» **Aim of the exercise**:
In the records below, find the line containing "Reality building game", then extract that line and all subsequent lines exactly, leaving out everything else.
↓
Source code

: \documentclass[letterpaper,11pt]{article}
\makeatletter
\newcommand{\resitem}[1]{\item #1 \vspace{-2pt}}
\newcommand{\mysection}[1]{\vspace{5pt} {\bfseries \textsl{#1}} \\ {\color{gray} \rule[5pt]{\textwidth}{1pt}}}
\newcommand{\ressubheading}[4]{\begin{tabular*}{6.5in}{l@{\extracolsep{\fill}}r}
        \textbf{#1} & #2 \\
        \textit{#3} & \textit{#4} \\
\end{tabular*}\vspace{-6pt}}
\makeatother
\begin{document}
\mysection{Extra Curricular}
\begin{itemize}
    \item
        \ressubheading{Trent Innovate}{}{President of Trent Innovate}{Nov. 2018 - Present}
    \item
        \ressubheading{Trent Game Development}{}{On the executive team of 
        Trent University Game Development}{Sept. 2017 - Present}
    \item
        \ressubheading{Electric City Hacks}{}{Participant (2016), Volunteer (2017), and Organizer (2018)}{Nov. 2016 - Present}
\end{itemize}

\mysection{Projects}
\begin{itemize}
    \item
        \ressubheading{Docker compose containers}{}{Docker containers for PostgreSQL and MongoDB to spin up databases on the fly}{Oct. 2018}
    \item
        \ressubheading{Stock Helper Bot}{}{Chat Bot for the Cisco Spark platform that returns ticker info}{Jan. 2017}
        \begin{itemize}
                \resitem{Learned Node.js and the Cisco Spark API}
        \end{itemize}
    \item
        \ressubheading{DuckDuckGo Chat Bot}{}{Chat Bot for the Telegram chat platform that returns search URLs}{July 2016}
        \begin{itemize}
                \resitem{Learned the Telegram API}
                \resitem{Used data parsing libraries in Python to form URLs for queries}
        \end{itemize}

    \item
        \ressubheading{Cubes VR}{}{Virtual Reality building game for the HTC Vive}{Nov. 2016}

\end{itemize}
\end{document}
↑
» **Task response**:
        \ressubheading{Cubes VR}{}{Virtual Reality building game for the HTC Vive}{Nov. 2016}

\end{itemize}
\end{document}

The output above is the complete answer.